**PROBLEM DESCRIPTION:**
Start at the line with "[539,471,565,484] the -> [902,529,914,540] a" in the records below, stop at the line with "[635,218,755,239] rusty-editor ->", and return every line in that span exactly, the two end lines included.

*** THE DATA Section Begins ***

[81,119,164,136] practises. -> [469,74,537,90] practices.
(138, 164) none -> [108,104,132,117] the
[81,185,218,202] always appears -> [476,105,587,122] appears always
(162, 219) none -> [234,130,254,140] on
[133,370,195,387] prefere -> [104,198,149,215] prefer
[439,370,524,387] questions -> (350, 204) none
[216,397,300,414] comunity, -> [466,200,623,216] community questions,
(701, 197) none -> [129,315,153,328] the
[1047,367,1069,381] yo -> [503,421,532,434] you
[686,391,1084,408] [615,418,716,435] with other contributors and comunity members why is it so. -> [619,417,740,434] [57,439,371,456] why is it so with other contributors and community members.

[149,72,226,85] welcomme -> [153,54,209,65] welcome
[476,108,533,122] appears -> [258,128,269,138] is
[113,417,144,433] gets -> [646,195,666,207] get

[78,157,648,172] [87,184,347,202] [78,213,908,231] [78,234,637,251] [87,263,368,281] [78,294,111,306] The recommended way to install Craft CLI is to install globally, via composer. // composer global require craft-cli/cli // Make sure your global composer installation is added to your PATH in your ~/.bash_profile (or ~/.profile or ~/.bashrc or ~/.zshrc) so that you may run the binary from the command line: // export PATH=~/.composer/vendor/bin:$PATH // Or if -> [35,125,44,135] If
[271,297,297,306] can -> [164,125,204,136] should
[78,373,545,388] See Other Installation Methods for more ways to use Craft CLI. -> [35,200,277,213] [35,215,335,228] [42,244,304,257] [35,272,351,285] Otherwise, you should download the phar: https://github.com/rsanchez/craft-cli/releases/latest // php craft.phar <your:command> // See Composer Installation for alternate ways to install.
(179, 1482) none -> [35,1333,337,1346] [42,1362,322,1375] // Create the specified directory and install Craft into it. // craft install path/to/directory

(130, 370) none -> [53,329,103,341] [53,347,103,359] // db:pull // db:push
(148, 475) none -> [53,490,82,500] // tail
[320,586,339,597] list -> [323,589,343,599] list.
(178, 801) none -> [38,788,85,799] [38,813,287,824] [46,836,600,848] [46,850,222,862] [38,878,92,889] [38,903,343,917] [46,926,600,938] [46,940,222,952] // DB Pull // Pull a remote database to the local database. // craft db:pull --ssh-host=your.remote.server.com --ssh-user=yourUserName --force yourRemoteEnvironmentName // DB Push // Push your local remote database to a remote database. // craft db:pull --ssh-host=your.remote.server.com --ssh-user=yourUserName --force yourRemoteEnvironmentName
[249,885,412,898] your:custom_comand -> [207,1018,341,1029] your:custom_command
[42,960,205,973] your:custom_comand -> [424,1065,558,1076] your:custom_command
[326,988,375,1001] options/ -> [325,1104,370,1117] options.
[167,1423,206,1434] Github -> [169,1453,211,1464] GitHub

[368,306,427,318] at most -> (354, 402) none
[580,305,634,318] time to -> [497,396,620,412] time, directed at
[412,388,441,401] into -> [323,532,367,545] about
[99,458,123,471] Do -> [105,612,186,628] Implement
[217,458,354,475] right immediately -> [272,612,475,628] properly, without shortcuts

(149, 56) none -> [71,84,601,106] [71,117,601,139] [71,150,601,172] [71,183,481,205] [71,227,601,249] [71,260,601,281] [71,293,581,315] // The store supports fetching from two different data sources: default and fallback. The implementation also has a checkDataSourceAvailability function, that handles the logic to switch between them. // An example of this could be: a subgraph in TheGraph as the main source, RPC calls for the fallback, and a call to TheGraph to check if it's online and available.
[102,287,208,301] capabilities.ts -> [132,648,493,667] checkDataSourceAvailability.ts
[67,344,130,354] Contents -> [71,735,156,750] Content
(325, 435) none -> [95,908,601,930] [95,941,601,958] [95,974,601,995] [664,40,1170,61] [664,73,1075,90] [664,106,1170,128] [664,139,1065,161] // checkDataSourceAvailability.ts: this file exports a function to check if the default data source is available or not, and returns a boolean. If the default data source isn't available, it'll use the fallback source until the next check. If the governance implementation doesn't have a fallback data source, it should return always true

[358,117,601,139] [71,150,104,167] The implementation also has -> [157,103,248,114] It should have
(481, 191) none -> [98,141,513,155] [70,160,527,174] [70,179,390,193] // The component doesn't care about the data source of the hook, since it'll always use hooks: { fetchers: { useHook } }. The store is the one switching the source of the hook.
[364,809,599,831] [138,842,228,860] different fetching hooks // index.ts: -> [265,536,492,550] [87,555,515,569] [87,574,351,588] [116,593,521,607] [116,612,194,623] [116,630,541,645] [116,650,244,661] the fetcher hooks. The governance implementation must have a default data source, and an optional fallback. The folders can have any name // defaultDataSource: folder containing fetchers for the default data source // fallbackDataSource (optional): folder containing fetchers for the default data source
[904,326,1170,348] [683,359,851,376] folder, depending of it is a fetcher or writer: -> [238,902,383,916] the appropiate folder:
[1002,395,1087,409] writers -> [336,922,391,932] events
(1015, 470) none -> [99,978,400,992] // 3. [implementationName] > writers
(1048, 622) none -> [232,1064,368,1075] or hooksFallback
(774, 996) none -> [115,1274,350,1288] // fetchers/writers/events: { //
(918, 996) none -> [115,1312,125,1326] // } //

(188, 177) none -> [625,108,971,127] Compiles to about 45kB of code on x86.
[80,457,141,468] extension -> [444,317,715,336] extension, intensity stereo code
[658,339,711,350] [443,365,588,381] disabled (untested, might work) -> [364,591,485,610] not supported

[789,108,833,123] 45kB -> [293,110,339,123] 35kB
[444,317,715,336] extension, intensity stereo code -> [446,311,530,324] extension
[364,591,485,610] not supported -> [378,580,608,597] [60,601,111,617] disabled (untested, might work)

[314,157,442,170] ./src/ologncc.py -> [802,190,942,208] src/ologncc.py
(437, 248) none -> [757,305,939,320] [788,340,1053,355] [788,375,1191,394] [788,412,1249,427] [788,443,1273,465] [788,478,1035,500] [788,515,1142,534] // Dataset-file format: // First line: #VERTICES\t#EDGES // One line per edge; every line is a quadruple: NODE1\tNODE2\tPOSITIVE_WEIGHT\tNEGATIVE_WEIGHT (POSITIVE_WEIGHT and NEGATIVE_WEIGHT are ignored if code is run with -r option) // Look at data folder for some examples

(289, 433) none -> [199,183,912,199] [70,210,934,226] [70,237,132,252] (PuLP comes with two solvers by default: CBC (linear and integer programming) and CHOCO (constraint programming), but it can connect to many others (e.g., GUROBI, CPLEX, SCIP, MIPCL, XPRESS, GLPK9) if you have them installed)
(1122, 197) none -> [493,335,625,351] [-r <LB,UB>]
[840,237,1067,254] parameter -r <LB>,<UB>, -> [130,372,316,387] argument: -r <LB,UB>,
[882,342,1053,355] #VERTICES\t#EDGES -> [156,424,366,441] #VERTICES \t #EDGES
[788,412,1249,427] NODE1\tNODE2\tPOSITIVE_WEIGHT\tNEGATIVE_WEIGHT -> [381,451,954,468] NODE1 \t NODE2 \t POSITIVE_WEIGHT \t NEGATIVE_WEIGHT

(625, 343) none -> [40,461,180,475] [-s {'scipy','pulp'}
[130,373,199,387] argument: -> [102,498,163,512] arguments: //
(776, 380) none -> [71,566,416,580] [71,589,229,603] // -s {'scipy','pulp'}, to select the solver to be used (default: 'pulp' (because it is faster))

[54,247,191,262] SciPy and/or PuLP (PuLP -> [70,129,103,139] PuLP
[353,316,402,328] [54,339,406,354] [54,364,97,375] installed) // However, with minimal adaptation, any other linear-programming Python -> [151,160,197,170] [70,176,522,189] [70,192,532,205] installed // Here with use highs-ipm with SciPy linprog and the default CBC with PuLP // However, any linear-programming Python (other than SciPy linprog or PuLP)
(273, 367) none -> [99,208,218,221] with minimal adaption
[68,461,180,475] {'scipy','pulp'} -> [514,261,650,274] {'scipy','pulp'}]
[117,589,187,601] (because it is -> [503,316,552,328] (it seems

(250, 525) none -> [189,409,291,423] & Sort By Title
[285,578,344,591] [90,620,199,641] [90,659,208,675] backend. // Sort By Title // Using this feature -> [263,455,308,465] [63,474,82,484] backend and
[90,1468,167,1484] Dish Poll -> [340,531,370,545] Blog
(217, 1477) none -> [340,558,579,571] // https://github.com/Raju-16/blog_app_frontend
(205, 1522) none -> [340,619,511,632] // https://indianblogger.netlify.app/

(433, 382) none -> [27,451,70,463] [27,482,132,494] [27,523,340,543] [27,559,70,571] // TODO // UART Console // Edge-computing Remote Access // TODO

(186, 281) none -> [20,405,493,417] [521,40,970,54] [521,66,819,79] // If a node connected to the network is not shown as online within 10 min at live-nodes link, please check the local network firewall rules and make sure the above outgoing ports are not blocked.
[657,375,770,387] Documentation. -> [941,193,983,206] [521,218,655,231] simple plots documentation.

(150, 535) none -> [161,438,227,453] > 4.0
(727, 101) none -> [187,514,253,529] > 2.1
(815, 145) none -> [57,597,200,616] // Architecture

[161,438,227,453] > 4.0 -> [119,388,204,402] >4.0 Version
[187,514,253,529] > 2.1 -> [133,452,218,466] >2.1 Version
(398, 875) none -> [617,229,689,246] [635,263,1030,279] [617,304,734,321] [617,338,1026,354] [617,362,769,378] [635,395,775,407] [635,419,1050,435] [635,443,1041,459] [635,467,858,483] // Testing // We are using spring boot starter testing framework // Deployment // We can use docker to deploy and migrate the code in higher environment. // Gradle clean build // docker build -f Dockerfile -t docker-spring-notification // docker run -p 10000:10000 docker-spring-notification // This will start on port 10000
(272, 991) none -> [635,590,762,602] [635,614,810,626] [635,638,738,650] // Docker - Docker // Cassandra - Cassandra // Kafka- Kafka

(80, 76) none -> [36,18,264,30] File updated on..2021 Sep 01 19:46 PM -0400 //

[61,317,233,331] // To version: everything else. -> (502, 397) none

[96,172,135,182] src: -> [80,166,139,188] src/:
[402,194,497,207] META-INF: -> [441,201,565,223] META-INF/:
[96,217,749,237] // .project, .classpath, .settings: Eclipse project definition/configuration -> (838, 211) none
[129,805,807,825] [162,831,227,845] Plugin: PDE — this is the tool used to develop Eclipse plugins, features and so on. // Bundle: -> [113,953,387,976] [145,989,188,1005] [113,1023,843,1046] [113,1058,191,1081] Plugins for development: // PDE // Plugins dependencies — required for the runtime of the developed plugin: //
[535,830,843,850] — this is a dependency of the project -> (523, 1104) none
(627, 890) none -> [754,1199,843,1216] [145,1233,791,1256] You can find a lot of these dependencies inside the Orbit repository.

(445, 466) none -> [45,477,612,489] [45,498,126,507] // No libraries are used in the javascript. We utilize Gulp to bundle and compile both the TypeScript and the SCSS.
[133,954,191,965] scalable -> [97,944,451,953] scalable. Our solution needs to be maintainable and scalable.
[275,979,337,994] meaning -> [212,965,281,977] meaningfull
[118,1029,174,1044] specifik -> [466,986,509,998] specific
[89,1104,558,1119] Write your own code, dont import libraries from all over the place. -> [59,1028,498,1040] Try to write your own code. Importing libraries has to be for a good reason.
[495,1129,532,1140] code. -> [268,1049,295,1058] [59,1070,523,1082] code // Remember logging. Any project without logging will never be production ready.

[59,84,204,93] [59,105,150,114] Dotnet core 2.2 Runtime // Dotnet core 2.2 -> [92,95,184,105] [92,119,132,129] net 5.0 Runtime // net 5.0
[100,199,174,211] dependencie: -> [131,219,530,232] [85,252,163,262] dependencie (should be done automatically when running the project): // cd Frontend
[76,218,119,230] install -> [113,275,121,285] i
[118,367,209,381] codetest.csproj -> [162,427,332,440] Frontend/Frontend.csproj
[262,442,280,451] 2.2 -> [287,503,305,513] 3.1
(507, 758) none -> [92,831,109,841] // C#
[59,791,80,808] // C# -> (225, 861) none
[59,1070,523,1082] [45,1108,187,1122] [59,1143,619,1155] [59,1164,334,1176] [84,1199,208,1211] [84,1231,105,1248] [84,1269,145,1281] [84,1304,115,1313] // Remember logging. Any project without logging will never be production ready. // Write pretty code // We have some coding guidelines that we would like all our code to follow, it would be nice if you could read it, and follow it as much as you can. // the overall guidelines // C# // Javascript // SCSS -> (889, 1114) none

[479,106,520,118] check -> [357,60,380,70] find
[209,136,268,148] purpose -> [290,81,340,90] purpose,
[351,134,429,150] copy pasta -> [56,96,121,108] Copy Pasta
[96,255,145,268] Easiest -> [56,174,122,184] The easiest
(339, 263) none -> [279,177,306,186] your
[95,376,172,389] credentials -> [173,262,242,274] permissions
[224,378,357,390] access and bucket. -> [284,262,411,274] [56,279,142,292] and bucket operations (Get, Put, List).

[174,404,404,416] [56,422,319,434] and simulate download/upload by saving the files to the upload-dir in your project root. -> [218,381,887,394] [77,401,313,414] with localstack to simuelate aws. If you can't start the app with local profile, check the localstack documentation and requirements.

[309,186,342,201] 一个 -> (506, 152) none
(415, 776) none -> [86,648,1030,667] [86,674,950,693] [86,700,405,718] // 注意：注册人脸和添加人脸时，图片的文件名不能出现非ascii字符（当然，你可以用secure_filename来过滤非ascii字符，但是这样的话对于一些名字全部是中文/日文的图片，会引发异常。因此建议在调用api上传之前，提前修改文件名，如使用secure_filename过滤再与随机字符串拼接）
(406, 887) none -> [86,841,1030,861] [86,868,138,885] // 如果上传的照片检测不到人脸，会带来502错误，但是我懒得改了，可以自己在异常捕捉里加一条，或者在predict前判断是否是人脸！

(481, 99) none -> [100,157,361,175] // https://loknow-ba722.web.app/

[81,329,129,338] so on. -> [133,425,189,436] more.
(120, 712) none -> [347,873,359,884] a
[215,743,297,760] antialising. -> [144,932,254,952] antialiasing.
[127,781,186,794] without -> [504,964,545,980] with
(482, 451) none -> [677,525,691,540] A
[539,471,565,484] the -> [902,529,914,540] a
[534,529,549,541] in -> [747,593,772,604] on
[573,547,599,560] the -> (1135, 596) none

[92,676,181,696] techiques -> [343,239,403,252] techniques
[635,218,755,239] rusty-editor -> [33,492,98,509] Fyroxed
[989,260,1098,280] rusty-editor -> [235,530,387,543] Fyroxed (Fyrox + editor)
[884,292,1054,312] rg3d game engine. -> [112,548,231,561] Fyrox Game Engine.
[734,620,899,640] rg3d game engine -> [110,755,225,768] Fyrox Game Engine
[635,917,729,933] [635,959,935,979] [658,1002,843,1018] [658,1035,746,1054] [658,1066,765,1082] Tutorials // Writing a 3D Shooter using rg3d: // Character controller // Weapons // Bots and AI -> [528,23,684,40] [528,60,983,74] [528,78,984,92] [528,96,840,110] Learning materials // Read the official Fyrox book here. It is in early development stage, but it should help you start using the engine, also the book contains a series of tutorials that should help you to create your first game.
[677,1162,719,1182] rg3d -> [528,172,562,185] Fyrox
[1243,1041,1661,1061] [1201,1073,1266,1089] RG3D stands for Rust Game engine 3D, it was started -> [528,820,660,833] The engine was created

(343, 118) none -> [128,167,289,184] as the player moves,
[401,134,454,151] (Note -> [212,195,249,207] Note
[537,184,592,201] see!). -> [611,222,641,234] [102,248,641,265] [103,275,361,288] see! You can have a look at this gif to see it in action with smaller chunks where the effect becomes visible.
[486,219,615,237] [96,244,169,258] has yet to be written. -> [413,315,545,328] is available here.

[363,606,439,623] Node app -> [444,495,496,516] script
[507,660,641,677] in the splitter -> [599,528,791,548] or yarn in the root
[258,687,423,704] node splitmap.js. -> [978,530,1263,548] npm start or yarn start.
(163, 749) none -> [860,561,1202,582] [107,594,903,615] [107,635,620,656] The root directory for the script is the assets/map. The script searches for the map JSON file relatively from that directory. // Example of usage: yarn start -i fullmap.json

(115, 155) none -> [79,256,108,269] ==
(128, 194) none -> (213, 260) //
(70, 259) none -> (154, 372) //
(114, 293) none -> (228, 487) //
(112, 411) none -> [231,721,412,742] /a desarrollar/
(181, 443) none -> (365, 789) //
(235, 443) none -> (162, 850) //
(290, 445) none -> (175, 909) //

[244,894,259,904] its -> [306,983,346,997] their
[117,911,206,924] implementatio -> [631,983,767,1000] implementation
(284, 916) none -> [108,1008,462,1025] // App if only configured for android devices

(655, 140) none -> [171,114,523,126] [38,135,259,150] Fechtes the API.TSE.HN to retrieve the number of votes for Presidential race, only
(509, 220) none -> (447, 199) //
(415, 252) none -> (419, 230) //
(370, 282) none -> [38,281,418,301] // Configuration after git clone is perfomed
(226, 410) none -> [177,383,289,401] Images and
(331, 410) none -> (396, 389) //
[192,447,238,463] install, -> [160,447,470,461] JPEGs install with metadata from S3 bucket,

*** THE DATA Section Ends ***

**SOLUTION TO THE EXERCISE:**
[539,471,565,484] the -> [902,529,914,540] a
[534,529,549,541] in -> [747,593,772,604] on
[573,547,599,560] the -> (1135, 596) none

[92,676,181,696] techiques -> [343,239,403,252] techniques
[635,218,755,239] rusty-editor -> [33,492,98,509] Fyroxed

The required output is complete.